I find the language used amazing. The witness referred to a memorandum seeking to disclose, yet this is a memorandum that used language referring to preparing reactive communications for media headlines that "screening did not diagnose my cancer". Yesterday that headline manifested itself in the flesh and blood of Vicky Phelan when she appeared before the committee. She was not screaming. She calmly put her position that screening did not diagnose her cancer.

In many of their opening contributions, members of the committee prefaced their remarks by stating how angry they were coming to the meeting this morning. I am willing to bet that their anger is not just the result of this hearing but of cumulative hearings with the HSE and the Department of Health in which we have dealt with issues such as the Grace case, and the former director general appeared before the committee to deal with that, and how a communication problem exists. It is an ongoing thing. It is not just this case. In my two years in the Oireachtas I have never encountered another section of Government that finds communicating so difficult. Mr. Breslin stated that the women who have gone public have drawn attention to their experience in the hope of change. He probably also heard Vicky Phelan say in her concluding remarks last night that in the past few weeks, they have not seen evidence that there is a culture that indicates a willingness to change.
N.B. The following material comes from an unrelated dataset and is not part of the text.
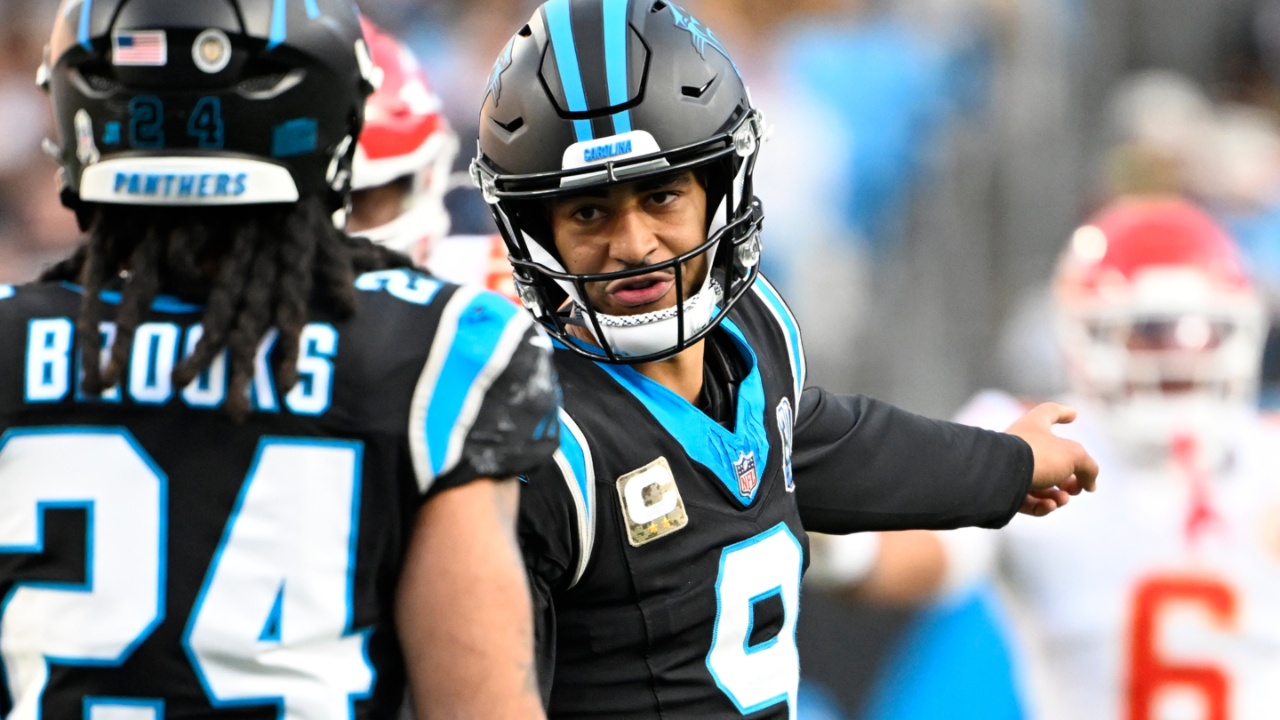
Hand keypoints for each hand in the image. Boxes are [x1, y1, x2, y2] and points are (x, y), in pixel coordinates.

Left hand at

In fact, she said she would not have been here, that she would have been at home with her two kids, if she thought there was a willingness to change. Again, I go back to the fact that the witnesses are saying these people's evidence is being very brave, but they came before the committee last night and said they do not believe the HSE and they do not see that willingness. There is therefore obviously some disconnect. I keep going back to the people impacted because they, not any of us, are the people living with this. There are people within a management structure who have the self-awareness that people should be notified or, more worryingly, the self-awareness that people should not be notified. How is the HSE going to assuage people's fears that there is no willingness to change? The people here last night did not see such a willingness.